--- MATERIAL SHOWN ---

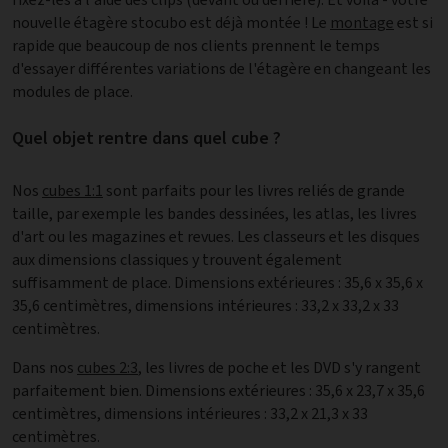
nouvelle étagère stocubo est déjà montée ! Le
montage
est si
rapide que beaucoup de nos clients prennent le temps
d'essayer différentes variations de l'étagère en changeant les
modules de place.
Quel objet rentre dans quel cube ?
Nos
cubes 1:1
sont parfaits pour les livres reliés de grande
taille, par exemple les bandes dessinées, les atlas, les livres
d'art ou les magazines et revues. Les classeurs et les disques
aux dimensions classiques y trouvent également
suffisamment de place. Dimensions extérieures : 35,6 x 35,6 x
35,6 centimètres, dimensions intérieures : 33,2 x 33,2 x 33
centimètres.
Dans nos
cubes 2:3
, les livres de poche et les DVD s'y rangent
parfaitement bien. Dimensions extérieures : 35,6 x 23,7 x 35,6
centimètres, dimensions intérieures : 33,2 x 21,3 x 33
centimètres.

---

- **ACTION ITEM**
Quote the extracted text from all of the entries word for word, leaving the pictures out of your answer.

- **OUTPUT**
nouvelle étagère stocubo est déjà montée ! Le
montage
est si
rapide que beaucoup de nos clients prennent le temps
d'essayer différentes variations de l'étagère en changeant les
modules de place.
Quel objet rentre dans quel cube ?
Nos
cubes 1:1
sont parfaits pour les livres reliés de grande
taille, par exemple les bandes dessinées, les atlas, les livres
d'art ou les magazines et revues. Les classeurs et les disques
aux dimensions classiques y trouvent également
suffisamment de place. Dimensions extérieures : 35,6 x 35,6 x
35,6 centimètres, dimensions intérieures : 33,2 x 33,2 x 33
centimètres.
Dans nos
cubes 2:3
, les livres de poche et les DVD s'y rangent
parfaitement bien. Dimensions extérieures : 35,6 x 23,7 x 35,6
centimètres, dimensions intérieures : 33,2 x 21,3 x 33
centimètres.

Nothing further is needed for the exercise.